Le 10 février, des responsables du Hamas ont accusé Israël de ne pas respecter l'accord, de retarder le retour des Palestiniens dans le nord de Gaza et d'entraver l'acheminement de l'aide humanitaire vers Gaza. Le Hamas a déclaré qu'il libérerait les otages comme prévu si Tel-Aviv cessait ses violations. De son côté, Israël a rétorqué que l'annonce par le Hamas d'un retard dans la libération des prisonniers constituait une violation du cessez-le-feu. Le ministre israélien de la Défense, Katz, a déclaré avoir ordonné à l'armée d'être en état d'alerte maximale en prévision de toute évolution de la situation à Gaza.
À Tel-Aviv, en Israël, de nombreuses personnes sont descendues dans la rue le soir du 10 février, bloquant des routes et exigeant du gouvernement israélien qu'il empêche la rupture du cessez-le-feu et la libération des otages. Pendant ce temps, à Gaza, les Palestiniens craignaient l'avenir. « Les gens font des réserves car ils redoutent une reprise des combats. Ceux qui ont déjà tant souffert de la guerre sont désormais inquiets de toute déclaration, qu'elle vienne de l'ennemi ou des autorités gazaouies », a déclaré Mohammed Yusuf, un habitant de Khan Younis, à Gaza, cité par Al Jazeera.
Trump lance un ultimatum.
Quelques heures après que le Hamas a annoncé un retard dans la libération des otages, le président américain Donald Trump a déclaré que si le Hamas ne libérait pas tous les otages restants avant midi le 15 février, il demanderait l'annulation du cessez-le-feu et que « la situation empirerait ».

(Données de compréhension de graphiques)
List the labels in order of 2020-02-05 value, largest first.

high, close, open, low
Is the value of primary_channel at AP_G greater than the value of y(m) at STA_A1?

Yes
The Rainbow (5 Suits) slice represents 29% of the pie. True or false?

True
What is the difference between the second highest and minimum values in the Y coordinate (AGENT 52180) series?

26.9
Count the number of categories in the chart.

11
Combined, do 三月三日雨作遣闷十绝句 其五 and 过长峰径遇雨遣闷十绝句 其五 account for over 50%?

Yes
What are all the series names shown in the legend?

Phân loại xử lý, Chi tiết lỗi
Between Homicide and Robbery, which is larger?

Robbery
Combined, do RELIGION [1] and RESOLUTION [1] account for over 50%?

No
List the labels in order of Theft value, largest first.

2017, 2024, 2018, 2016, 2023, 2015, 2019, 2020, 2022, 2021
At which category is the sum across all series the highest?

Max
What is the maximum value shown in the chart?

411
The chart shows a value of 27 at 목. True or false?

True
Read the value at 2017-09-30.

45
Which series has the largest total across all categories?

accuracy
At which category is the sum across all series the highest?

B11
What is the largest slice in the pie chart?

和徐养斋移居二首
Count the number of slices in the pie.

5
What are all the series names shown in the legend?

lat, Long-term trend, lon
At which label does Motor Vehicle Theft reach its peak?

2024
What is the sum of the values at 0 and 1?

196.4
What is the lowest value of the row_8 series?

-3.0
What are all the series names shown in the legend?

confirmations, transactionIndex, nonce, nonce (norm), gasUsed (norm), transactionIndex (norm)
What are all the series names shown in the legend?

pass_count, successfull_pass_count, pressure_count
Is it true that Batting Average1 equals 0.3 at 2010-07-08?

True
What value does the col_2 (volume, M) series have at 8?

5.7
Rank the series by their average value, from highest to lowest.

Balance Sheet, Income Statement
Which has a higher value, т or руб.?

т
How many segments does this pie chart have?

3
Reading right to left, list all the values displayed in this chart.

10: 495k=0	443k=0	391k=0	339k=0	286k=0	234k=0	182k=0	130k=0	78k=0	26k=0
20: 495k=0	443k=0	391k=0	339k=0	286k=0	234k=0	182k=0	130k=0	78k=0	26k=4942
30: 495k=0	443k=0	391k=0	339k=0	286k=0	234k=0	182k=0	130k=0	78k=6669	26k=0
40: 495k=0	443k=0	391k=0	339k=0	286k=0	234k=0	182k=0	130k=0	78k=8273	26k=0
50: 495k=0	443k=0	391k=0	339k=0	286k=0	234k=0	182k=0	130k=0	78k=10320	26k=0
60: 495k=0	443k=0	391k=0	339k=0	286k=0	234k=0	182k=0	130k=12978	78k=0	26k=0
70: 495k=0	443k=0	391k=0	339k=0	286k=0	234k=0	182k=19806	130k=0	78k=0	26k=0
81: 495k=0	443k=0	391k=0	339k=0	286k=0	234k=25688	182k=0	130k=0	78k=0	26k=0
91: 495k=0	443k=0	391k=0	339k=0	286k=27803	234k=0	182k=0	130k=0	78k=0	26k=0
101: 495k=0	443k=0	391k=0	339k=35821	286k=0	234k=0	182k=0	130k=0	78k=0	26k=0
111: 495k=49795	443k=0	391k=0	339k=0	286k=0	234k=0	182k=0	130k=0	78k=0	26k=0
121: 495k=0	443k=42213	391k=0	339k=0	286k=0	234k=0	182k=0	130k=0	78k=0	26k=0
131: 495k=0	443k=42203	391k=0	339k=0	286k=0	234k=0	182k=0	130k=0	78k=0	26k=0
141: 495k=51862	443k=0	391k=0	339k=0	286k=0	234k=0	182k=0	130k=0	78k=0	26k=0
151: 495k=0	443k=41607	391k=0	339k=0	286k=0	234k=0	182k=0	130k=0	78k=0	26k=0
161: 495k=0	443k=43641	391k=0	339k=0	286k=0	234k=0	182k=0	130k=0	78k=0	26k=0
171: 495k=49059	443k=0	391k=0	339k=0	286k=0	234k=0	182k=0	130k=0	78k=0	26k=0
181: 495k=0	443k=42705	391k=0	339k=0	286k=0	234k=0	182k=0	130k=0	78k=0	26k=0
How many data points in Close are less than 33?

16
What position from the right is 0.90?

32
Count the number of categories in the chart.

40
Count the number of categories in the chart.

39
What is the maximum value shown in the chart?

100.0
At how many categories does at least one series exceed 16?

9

◆ QUESTIONS:
A – Relevez toutes les personnes désignées par leur nom dans l'extrait sur le cessez-le-feu à Gaza.
B – Poursuivez l'extrait sur le cessez-le-feu à Gaza à partir de sa dernière phrase.

◆ RÉPONSES FOURNIES:
A – Katz, Mohammed Yusuf, Donald Trump

B –
Interrogé par des journalistes pour préciser sa déclaration, le président américain a répondu : « Vous comprendrez, le Hamas comprendra ce que je veux dire. » Trump a insisté sur le fait que le Hamas devait libérer tous les otages d'ici la fin de la semaine, et non pas seulement quelques-uns à la fois comme les semaines précédentes. Le Hamas a affirmé hier que les menaces précédentes de Trump étaient « insignifiantes », soulignant que le respect de l'accord était la seule façon pour les otages de rentrer chez eux. Selon Reuters, Trump était mécontent de l'état de santé des derniers otages libérés par le Hamas le 8 février.
Parallèlement, les récentes déclarations de Trump concernant son projet de prendre le contrôle de Gaza ont également compromis les efforts de négociation. La délégation du Hamas a affirmé que la garantie américaine de cessez-le-feu n'était plus valable compte tenu de la volonté de Trump de déplacer les Palestiniens de la bande de Gaza. Le groupe armé a ajouté que les médiateurs avaient suspendu les discussions jusqu'à ce que Washington manifeste clairement son intention de reprendre les négociations par étapes. La Maison Blanche a également menacé de suspendre l'aide à la Jordanie et à l'Égypte si ces deux pays n'acceptent pas la présence des Palestiniens à Gaza dans le cadre du plan de reconstruction proposé par Trump.
La Russie affirme que ses relations avec les États-Unis sont au bord de l'effondrement.
Le 10 février, le vice-ministre russe des Affaires étrangères , Sergueï Riabkov, a souligné que les tensions entre les États-Unis et la Russie étaient graves et risquaient de dégénérer. Selon l'agence TASS, M. Riabkov a déclaré que l'administration de l'ancien président américain Joe Biden privilégiait la guerre hybride, intégrant dans ses documents l'idée d'infliger une défaite stratégique à la Russie et cherchant à imposer cette volonté à ses alliés.
Des responsables diplomatiques russes ont ajouté que Moscou et Washington n'étaient pas encore parvenus à un accord sur des contacts de haut niveau, bien que l'équipe du président Donald Trump souhaite reprendre le dialogue bilatéral. Le 9 février, M. Trump a déclaré à la presse avoir parlé avec le président russe Vladimir Poutine et se disait impatient de poursuivre les discussions. Le Kremlin n'a pas confirmé les informations selon lesquelles les deux dirigeants se seraient entretenus par téléphone.